■ Task brief: Extract every line of the records that contains the word "Wise", copying each one in full.

■ Data shown:
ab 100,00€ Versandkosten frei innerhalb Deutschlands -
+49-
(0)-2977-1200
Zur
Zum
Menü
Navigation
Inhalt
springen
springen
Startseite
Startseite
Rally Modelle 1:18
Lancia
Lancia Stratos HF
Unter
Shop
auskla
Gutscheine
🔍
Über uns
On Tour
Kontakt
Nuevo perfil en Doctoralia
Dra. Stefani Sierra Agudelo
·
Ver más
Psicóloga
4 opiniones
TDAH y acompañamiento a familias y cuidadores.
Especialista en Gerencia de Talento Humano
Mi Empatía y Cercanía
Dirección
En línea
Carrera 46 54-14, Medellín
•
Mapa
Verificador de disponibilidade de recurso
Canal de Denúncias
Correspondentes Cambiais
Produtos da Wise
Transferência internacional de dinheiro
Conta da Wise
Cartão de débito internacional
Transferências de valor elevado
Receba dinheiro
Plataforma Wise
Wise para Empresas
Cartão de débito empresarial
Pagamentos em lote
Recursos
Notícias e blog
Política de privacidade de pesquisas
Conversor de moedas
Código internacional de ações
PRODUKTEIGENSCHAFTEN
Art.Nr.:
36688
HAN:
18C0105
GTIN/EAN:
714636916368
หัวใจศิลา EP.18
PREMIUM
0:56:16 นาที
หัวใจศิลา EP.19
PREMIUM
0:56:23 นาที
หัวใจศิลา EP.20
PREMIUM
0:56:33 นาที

■ Written answer:
Produtos da Wise
Conta da Wise
Plataforma Wise
Wise para Empresas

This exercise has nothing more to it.